As noted by the court, the precedent is clear: “The prototypical heckler’s veto case is one in which the government silences?particular?speech or a?particular?speaker ‘due to an anticipated disorderly or violent reaction of the audience.’” (Italics in original; citing?Santa Monica Nativity Scenes Comm. (9th Cir 2015) 784 F.3rd 1286, at 1293.) In discussing the problems inherent in allowing the beliefs or feelings of someone to “veto” the free expression of another, the court noted that “the Supreme Court has emphasized as ‘firmly settled’ that ‘the public expression of ideas may not be prohibited merely because the ideas are themselves offensive to some of their hearers, or simply because bystanders object to peaceful and orderly demonstrations.’” (Citing?Bachellar v.

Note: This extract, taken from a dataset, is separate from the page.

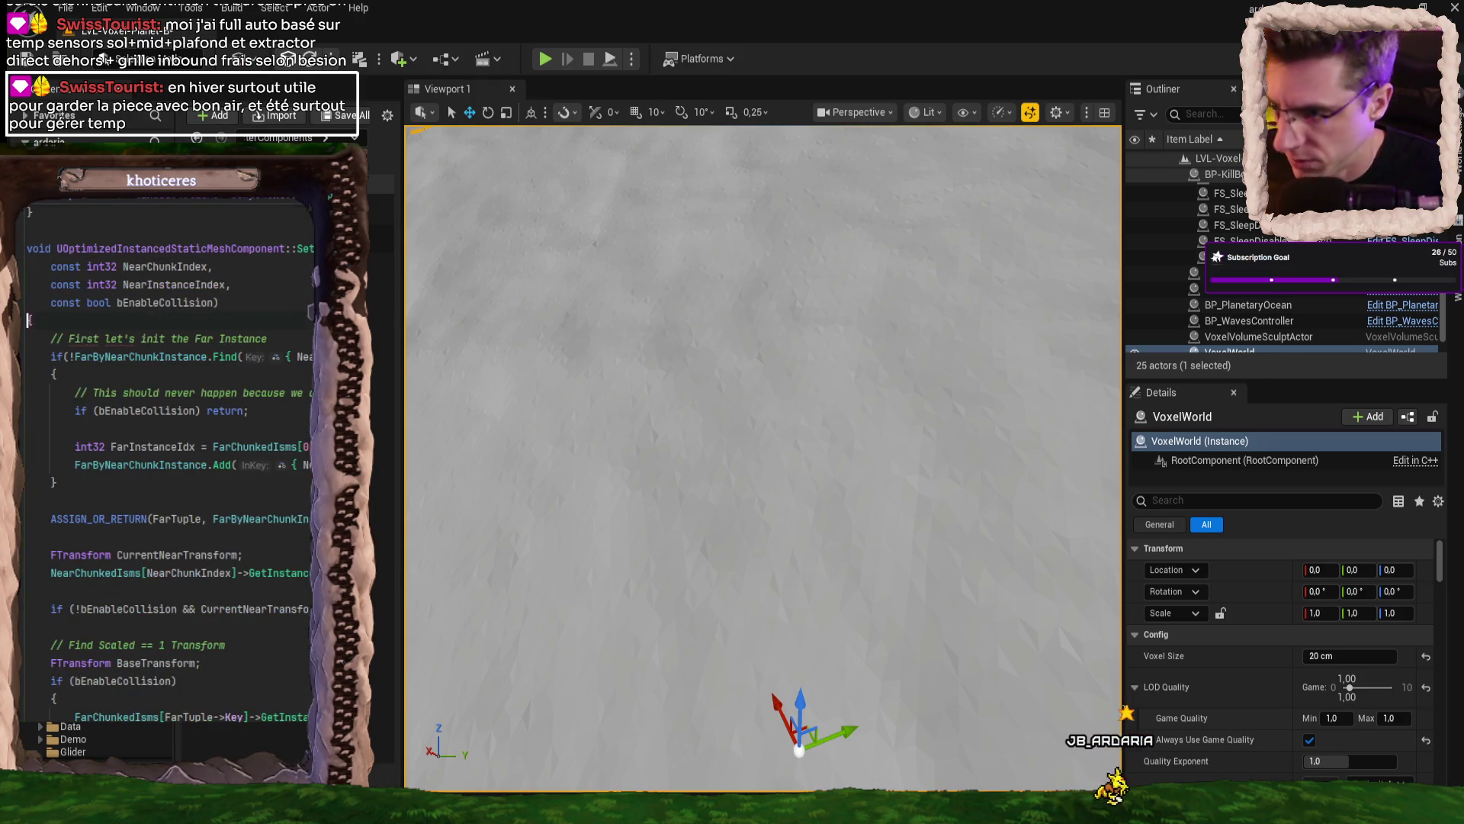
left_click(96, 373)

Maryland (1970) 397 U.S. 564, 567.)  

In this case, it was clear that the Seattle police officers interfered with Meinecke’s free speech rights simply because of the violent reaction of others. This violated the rule that Meinecke’s First Amendment rights take precedence over the objections of those attending the abortion rights and LGBTQ pride rallies.  

What all this means for the law enforcement officer on the beat is that when he or she encounters different persons or groups expressing opposing views, the officer is there for the sole purpose of preserving the peace, without taking sides, as difficult as that may be. If, and only if, one side resorts to violence, is that officer legally justified in stepping between to the two and making arrests. And then, the arrests are to be of those who are perpetrating the violence; not those who are simply exercising their freedom of speech. Acknowledging the fact that it may just seem simpler to remove the one who is the source of the agitation, as Meinecke was in this case, the Constitution does not allow an officer the option to take the easy way out. That’s why the officer gets paid the big bucks.